◆ **読解用の抜粋**:
□ □ □ □ □

No.19 湯を沸かすほどの…

紅林 拓哉
(くればやし たくや )
所属:制作部 ディレクター

とある銭湯の番頭に話を聞きに行ったときのこと。

「銭湯って、ハレとケで分ければケなんだよね。
日常の延長線上にある。でも、ケの中でもハレのような居場所を僕らは目指してる。
貴方たちの仕事と似てるんじゃないかなあ」

この言葉を聞き、「はて?」と思った。
その場ですぐに話を飲み込めるほど僕は賢くない。
後日、銭湯に浸からせてもらいながら、
その言葉の意味をぷかぷかと思い浮かべてみる。

銭湯は好きだなあ。
まず、家の風呂より熱めの湯に浸かる特別感。
泡が出たりサウナがあったりなかなか飽きは来ない。

□ □ □ □ □

◆ **コレクションから抜粋した項目**:
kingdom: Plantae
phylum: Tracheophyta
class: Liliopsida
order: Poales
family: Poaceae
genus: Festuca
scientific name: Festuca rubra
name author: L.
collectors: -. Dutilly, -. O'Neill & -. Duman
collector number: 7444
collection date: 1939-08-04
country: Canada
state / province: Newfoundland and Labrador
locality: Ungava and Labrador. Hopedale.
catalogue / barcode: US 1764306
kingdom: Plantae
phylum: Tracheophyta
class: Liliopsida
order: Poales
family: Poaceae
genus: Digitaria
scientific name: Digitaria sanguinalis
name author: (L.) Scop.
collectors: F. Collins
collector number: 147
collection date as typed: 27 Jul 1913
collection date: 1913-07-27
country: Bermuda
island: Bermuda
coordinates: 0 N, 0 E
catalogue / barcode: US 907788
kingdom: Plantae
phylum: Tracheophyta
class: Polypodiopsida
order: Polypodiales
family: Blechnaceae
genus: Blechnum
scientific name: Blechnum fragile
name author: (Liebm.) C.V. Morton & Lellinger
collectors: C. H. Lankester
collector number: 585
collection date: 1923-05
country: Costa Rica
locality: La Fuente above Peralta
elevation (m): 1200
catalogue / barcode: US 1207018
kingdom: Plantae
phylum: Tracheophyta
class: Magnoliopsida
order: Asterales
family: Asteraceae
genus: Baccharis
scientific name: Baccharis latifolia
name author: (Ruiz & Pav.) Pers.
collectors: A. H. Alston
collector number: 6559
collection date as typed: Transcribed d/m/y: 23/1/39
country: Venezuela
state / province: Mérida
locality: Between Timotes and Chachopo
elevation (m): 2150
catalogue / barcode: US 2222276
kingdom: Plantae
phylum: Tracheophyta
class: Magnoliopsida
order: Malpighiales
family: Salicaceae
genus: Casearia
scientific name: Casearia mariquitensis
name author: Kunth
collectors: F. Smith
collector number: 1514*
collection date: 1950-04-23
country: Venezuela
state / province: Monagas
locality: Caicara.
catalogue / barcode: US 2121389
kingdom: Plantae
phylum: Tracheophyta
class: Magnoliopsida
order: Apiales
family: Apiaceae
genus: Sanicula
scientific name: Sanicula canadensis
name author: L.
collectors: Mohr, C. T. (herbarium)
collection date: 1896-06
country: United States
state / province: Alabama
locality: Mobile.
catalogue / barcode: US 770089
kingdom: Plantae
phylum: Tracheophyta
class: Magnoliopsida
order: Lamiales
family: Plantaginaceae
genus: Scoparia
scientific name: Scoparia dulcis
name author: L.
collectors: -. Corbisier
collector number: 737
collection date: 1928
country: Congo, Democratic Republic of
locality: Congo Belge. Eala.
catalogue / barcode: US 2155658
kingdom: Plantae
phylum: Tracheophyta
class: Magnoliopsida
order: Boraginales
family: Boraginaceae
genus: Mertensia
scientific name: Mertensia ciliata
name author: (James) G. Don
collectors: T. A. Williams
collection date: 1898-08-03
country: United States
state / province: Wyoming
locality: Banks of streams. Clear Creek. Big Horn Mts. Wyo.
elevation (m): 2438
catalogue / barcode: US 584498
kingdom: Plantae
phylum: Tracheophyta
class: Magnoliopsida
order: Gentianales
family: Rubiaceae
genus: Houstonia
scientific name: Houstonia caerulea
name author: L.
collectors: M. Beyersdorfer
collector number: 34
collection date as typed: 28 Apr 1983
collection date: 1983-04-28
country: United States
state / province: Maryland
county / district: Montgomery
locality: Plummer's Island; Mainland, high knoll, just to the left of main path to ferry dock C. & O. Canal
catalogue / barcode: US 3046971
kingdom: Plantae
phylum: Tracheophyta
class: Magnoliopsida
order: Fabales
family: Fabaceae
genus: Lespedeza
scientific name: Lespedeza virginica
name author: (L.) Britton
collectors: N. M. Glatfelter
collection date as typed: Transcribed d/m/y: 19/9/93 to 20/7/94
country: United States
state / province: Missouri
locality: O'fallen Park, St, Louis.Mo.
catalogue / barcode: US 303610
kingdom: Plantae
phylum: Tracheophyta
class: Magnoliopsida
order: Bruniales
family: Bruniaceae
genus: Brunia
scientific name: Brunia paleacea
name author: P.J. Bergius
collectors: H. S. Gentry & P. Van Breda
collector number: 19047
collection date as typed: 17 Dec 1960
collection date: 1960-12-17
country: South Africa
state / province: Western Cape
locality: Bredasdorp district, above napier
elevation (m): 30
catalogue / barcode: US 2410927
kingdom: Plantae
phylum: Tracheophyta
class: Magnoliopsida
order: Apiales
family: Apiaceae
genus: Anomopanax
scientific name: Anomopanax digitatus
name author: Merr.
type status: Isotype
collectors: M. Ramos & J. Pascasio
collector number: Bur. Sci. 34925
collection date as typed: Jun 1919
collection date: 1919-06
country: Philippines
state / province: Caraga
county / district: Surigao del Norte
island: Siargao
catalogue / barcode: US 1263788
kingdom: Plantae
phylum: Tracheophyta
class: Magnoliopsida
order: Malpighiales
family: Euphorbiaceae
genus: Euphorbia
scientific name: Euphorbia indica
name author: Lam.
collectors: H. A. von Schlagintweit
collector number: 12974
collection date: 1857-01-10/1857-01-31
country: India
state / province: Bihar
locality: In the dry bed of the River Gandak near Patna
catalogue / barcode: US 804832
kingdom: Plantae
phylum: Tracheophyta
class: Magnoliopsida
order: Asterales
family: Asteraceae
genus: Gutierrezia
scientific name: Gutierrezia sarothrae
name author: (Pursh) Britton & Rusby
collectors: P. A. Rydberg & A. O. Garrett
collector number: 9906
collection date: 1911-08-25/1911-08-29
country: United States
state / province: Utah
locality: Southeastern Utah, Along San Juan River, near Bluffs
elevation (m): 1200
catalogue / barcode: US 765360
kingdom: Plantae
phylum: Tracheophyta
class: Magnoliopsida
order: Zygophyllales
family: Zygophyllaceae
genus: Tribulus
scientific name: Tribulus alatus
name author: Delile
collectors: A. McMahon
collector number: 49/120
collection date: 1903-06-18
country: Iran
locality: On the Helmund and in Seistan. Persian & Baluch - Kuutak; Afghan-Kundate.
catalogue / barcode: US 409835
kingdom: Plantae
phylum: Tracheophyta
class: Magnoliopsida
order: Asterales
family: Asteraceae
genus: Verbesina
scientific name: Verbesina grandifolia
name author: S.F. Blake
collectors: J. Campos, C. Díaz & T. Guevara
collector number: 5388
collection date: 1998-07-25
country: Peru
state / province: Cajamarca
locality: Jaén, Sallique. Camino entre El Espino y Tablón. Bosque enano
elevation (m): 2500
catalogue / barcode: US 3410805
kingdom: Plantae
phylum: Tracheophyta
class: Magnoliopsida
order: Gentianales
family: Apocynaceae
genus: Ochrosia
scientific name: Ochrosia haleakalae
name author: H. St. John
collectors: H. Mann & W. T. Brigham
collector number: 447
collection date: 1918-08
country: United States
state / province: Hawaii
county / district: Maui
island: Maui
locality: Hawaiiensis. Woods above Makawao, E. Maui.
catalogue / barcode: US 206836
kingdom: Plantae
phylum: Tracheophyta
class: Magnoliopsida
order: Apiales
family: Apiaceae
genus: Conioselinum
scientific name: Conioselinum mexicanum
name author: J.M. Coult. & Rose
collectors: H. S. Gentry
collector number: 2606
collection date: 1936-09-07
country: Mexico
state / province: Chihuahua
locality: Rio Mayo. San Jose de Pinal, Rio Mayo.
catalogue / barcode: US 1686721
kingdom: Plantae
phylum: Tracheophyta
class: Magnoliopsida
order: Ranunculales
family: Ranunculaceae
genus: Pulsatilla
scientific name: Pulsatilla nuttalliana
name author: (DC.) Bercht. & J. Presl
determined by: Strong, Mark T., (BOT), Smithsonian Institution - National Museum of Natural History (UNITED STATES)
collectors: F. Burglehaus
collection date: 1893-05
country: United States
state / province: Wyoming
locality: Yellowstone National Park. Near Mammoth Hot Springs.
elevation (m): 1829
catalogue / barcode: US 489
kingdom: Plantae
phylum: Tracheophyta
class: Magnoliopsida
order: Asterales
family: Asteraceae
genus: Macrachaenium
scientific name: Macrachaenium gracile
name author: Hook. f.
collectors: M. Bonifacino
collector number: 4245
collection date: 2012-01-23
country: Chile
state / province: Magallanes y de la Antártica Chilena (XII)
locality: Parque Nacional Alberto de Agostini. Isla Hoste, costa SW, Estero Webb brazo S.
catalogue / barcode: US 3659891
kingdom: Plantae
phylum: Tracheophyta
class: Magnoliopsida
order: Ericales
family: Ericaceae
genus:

□ □ □ □ □

銭湯についての文章で、番頭は銭湯をハレとケのどちらに分けているか答えよ。 これらの項目は本課題には関係しない。

◆ **解答**:
ケに分けている。